The post-election compromise included the creation of a Ministry of Medical Services and the creation of a Ministry of Public Health. According to an official familiar with the processes in both ministries, “the two have been bickering over money for years now. Only the patients are disserved.” This internal fighting has caused a shortage of both essential drugs and personnel in most public hospitals over the last three years.

In February, the Global Fund to Fights AIDS, Tuberculosis and Malaria, a worldwide public/private partnership that distributes aid and funds, denied Kenya’s application for $270 million to update drug regimens and increase care for the HIV positive population.

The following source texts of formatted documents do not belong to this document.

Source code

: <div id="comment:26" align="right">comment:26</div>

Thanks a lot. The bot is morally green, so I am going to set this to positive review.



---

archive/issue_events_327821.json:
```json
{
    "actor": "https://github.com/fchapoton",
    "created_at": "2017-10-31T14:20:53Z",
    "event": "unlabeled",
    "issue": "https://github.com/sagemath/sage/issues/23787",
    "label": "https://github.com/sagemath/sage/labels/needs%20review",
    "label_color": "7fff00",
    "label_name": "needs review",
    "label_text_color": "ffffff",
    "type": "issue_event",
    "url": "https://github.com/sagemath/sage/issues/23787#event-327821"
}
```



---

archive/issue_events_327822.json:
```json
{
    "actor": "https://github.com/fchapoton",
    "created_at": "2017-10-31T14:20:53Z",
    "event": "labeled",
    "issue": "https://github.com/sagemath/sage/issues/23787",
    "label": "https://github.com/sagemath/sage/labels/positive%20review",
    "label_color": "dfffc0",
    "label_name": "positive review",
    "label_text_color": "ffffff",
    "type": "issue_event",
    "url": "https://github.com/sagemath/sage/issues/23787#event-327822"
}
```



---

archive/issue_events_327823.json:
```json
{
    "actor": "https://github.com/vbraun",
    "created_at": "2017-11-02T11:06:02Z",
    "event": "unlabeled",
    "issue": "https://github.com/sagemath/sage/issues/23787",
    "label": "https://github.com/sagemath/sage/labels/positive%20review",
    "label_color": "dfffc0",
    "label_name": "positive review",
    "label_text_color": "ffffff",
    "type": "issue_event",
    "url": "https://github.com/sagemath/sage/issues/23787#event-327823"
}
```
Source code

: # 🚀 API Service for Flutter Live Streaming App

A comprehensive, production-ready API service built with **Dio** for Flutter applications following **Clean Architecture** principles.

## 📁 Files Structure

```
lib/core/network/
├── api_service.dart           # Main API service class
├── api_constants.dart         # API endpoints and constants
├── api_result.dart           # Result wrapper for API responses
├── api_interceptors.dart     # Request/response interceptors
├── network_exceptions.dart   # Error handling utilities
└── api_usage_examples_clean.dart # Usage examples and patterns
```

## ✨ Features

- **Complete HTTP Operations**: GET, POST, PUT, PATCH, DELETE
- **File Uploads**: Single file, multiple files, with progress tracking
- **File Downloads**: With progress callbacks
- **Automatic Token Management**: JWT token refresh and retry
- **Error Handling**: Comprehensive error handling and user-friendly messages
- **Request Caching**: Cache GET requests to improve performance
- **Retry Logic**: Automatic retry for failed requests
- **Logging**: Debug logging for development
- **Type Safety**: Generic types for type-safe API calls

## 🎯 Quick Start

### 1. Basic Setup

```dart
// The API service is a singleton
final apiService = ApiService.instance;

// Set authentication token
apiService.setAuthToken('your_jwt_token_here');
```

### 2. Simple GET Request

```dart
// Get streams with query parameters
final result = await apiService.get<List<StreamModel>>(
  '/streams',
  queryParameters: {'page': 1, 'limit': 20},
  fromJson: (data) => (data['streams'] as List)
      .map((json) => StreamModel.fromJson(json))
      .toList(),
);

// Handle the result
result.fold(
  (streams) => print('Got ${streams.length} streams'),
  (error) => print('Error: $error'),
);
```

One source familiar with the granting process says the Global Fund was not confident that the money would be used properly in Kenya because of the political rift and overlap. The two ministries, headed by Professor Anyang’ Nyong’o, in Medical Services, and Beth Mugo, in Public Health, presented budgets that showed a clear overlap of roles and indicating that much of the requested money would be used bureaucratically. Kenya has appealed the decision, but chances of receiving the funds, sources say, are considered low.

Even after the controversial denial of funds, the fight over HIV/AIDS therapies in Kenya continued when the government awarded a contract to manufacture ARVs to HETERO Drugs in India, without notifying the Kenyan Medical Supply. In March, the High Court ruled that KMSA could continue producing ARVs, since Kenya has faced a severe shortage of these medicines since the deal was made.

While the future of funding and access to the preferred HIV/AIDS treatments in Kenya remains unclear, Mueni says she is doing her part to advance the conversation about staying healthy and getting access to medicine. She is currently working as a volunteer with NEPHAK training people in the HIV positive community.